GIVEN INFORMATION:
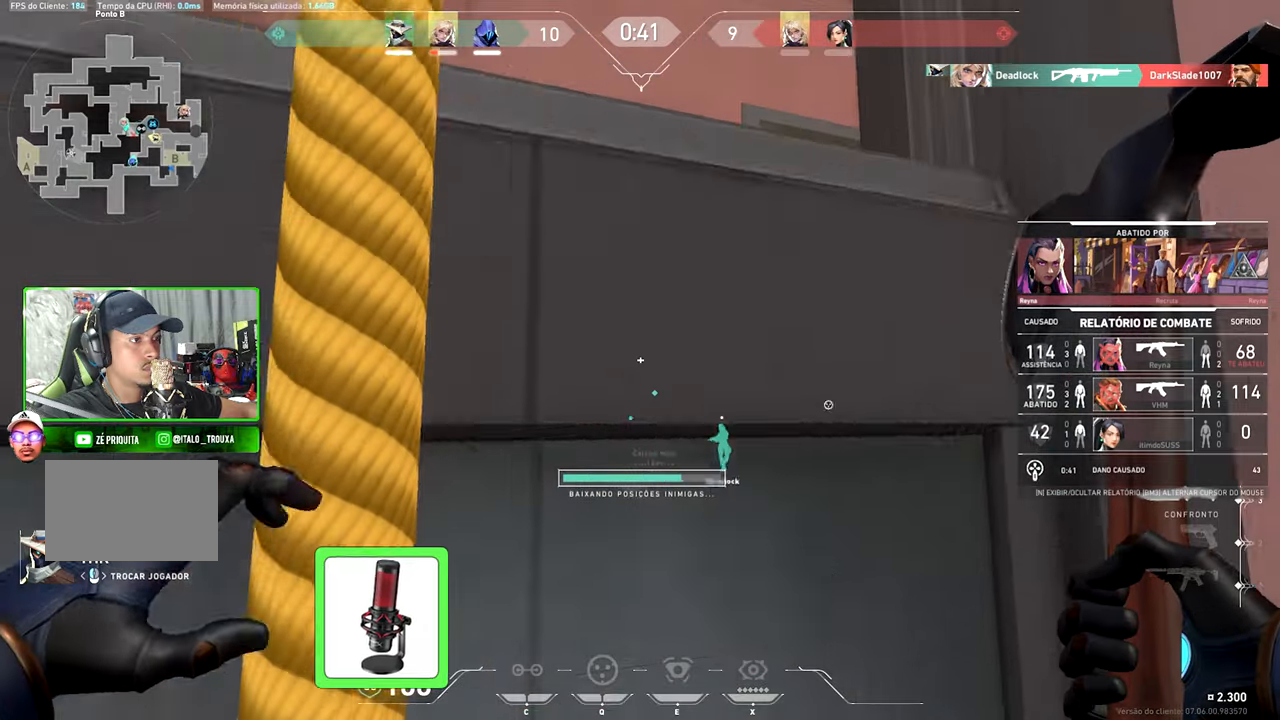
{"keys": [], "mouse": [], "mouse_move": "still", "events": []}
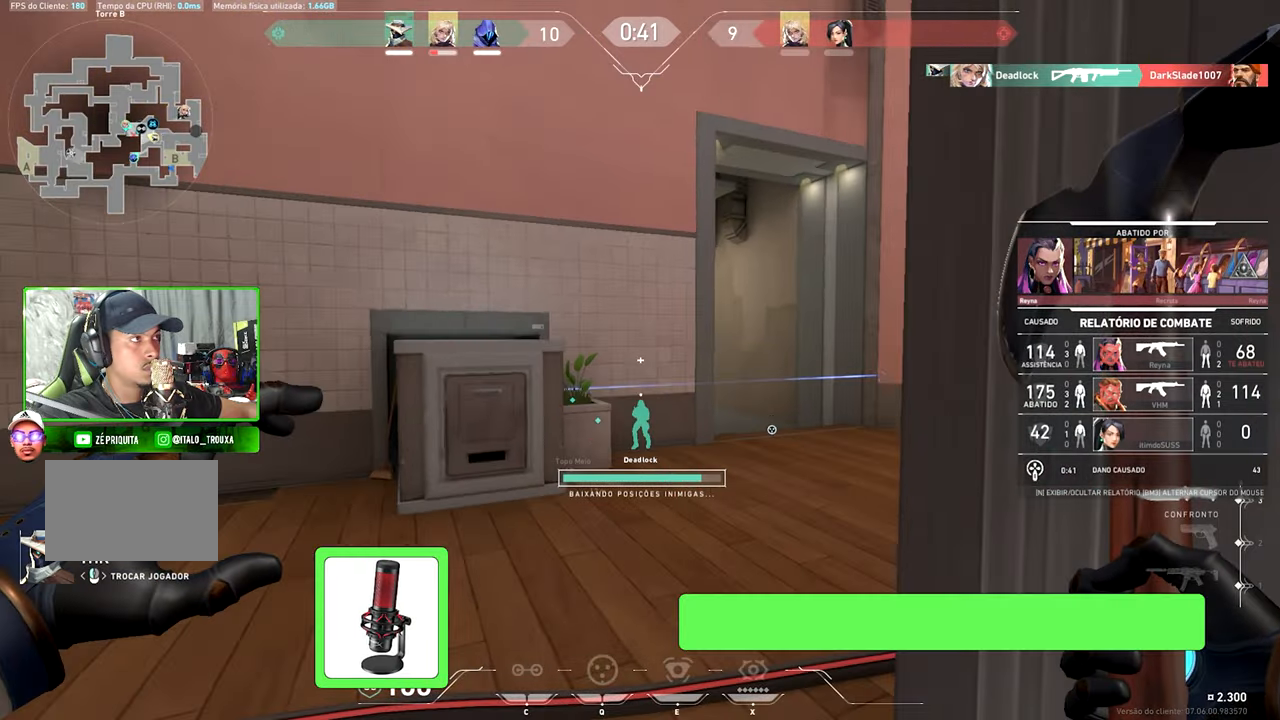
{"keys": [], "mouse": [], "mouse_move": "still", "events": []}
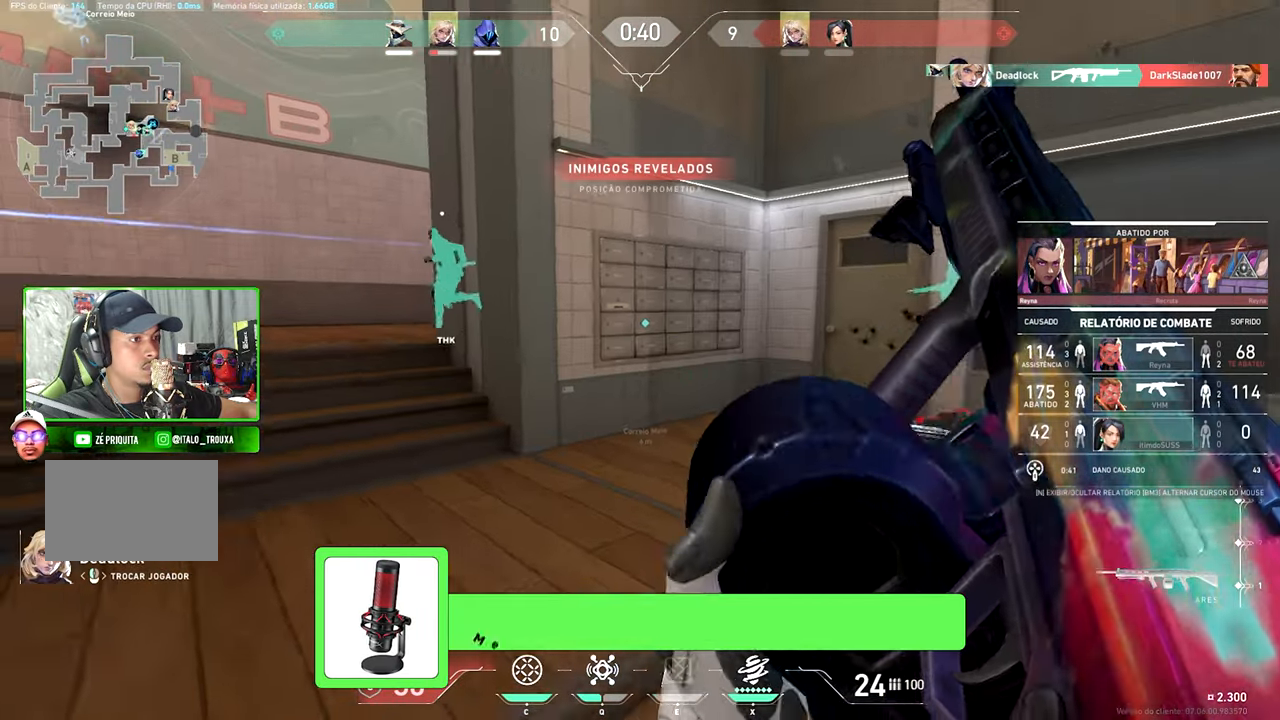
{"keys": ["v"], "mouse": [], "mouse_move": "still", "events": [[150, "v", "down"]]}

EXERCISE BRIEF: Before copying the material, set its pictures aside; then transcribe it word for word.

COMPLETED EXERCISE:
{"keys": [], "mouse": [], "mouse_move": "still", "events": []}
{"keys": [], "mouse": [], "mouse_move": "still", "events": []}
{"keys": ["v"], "mouse": [], "mouse_move": "still", "events": [[150, "v", "down"]]}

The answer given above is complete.